Compito 1: Riscrivi per intero la parte dei record che si apre con la riga contenente "Objects in satellite" e si chiude con quella contenente "building: (99, 330)", entrambe incluse, richieste comprese. Sposta di 130 ogni coordinata nelle risposte, senza toccare le richieste né i loro esempi di formato, e lascia fuori le immagini, per favore.

Da BenoixRoberti Mer Mag 14, 2014 12:44 pm
Della vicenda di ieri (ritiro di Kittel) e dell'altro ieri (l'articolo di Capodacqua che gettava ombre su Kittel) si possono trarre alcune importanti valutazioni.
Premetto che non si può metodologicamente mettere il braccio sul fuoco per nessuno e che nessuno è in grado di farlo, e proprio per questo mi chiedo perché Capodacqua possa invece mettere il braccio sul fuoco per la certa colpevolezza di tutti quelli che lui prende di mira.
E' importante capire di quali strumenti predittivi il Savonarola del Doping sia dotato:
- sfera di cristallo
- deliri notturni
- o informazioni riservate di strutture sportive che a lui non dovrebbero passare nulla - o a tutti indistintamente - vista la delicatezza delle info stesse, alle quali poi magari il predicatore-moralizzatore-avvelenatore-rosicante aggiunge sempre qualche leggenda delle sue per insaporire il tutto?

[Record provenienti da una fonte di dati]
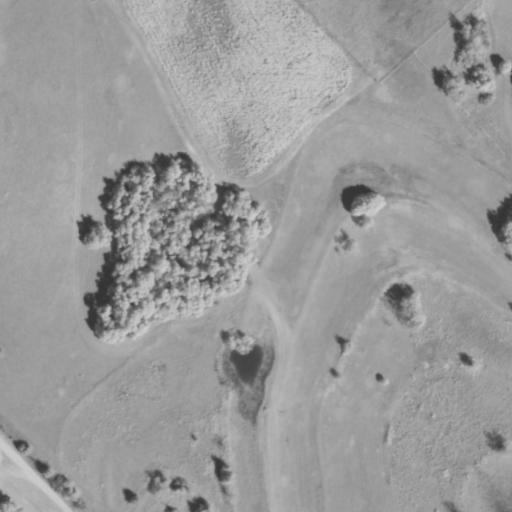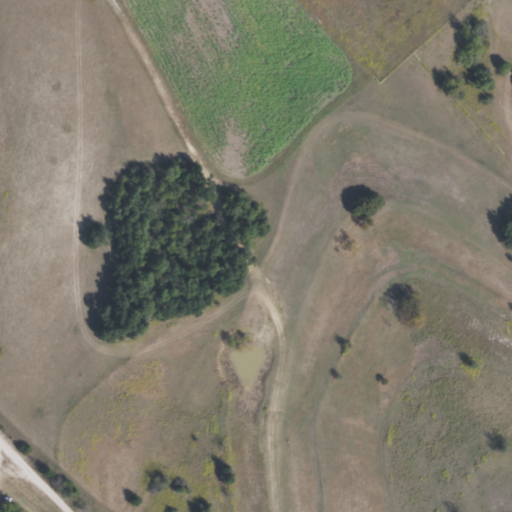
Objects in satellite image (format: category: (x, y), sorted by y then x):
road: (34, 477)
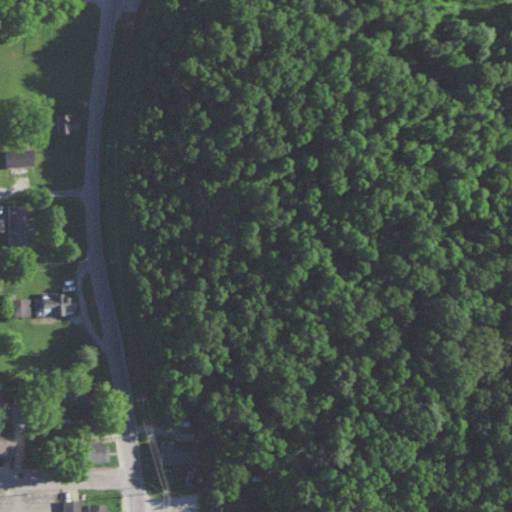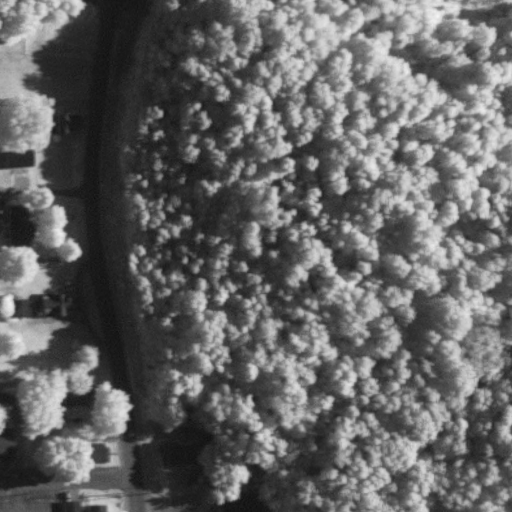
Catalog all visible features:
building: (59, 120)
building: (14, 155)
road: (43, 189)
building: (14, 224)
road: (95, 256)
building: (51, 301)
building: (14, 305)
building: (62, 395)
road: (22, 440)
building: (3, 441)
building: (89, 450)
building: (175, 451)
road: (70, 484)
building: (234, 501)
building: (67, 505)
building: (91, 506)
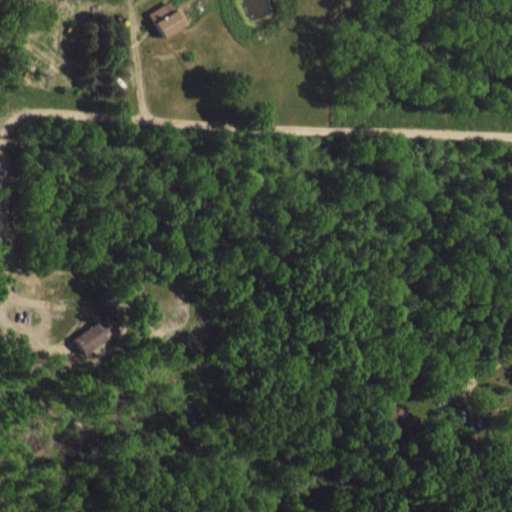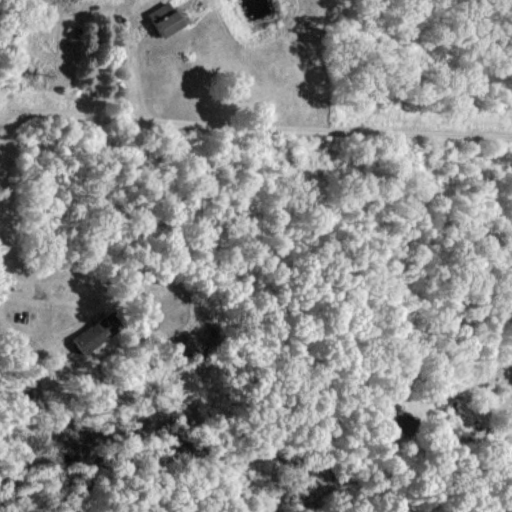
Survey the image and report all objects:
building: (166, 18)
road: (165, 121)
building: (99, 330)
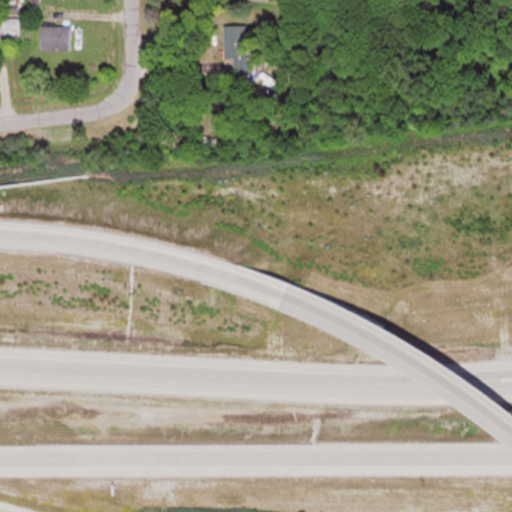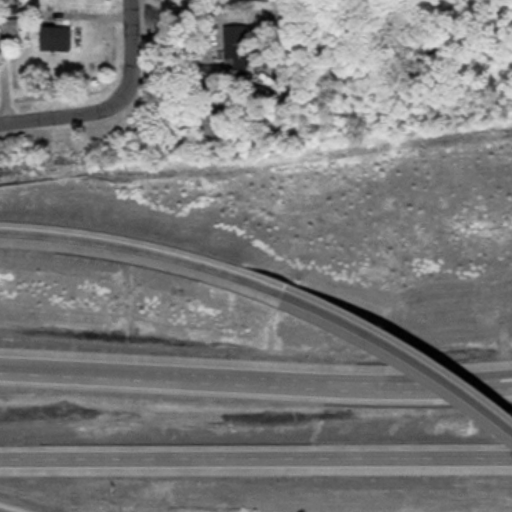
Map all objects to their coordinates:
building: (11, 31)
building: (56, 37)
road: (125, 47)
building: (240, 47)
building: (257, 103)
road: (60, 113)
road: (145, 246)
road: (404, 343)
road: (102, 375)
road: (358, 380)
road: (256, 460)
...
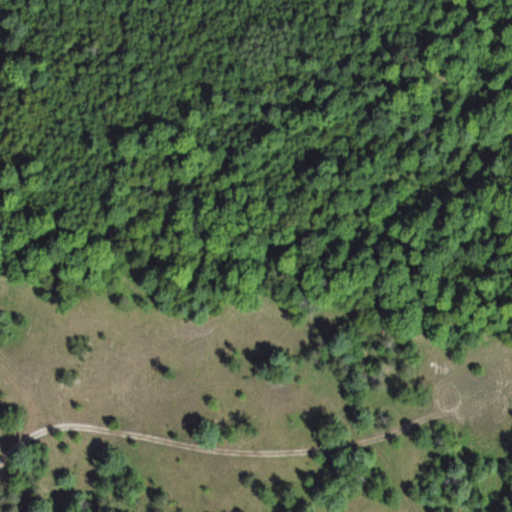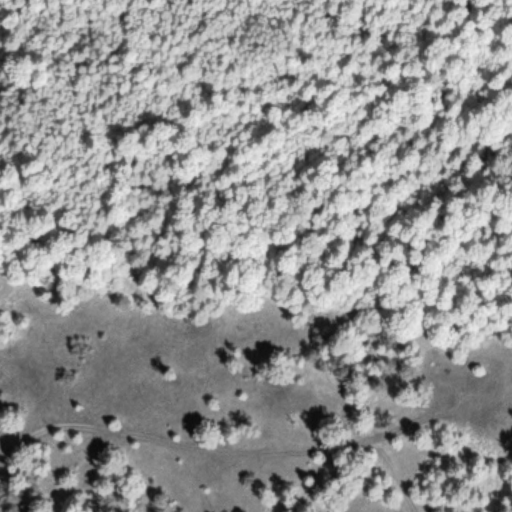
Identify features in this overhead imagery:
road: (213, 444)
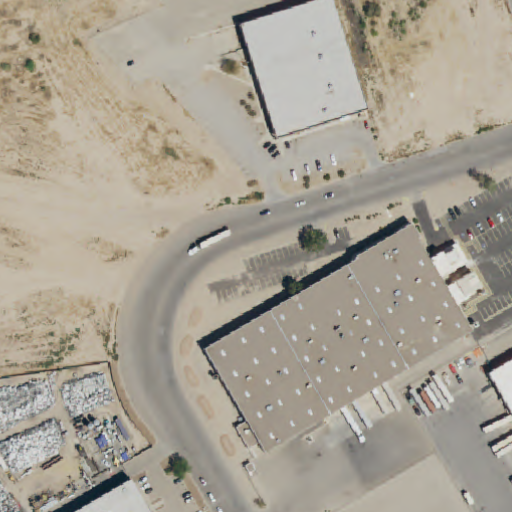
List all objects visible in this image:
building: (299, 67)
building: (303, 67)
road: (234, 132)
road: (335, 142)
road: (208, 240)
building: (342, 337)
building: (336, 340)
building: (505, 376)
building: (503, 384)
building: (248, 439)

Compito 2: Nel messaggio su Kittel, chi ha scritto l'articolo che gettava ombre su di lui?

Risposta definitiva 1:
Objects in satellite image (format: category: (x, y), sorted by y then x):
road: (164, 607)
Catalog all visible features:
building: (189, 250)
building: (144, 285)
road: (173, 319)
building: (144, 354)
road: (225, 386)
building: (181, 431)
building: (144, 435)
building: (192, 525)
road: (152, 570)
building: (133, 571)
building: (219, 580)
building: (305, 581)
road: (200, 614)
building: (364, 631)
building: (197, 635)
building: (221, 636)
Survey the image and report all objects:
building: (296, 148)
road: (295, 251)
building: (229, 460)

Risposta definitiva 2: Capodacqua.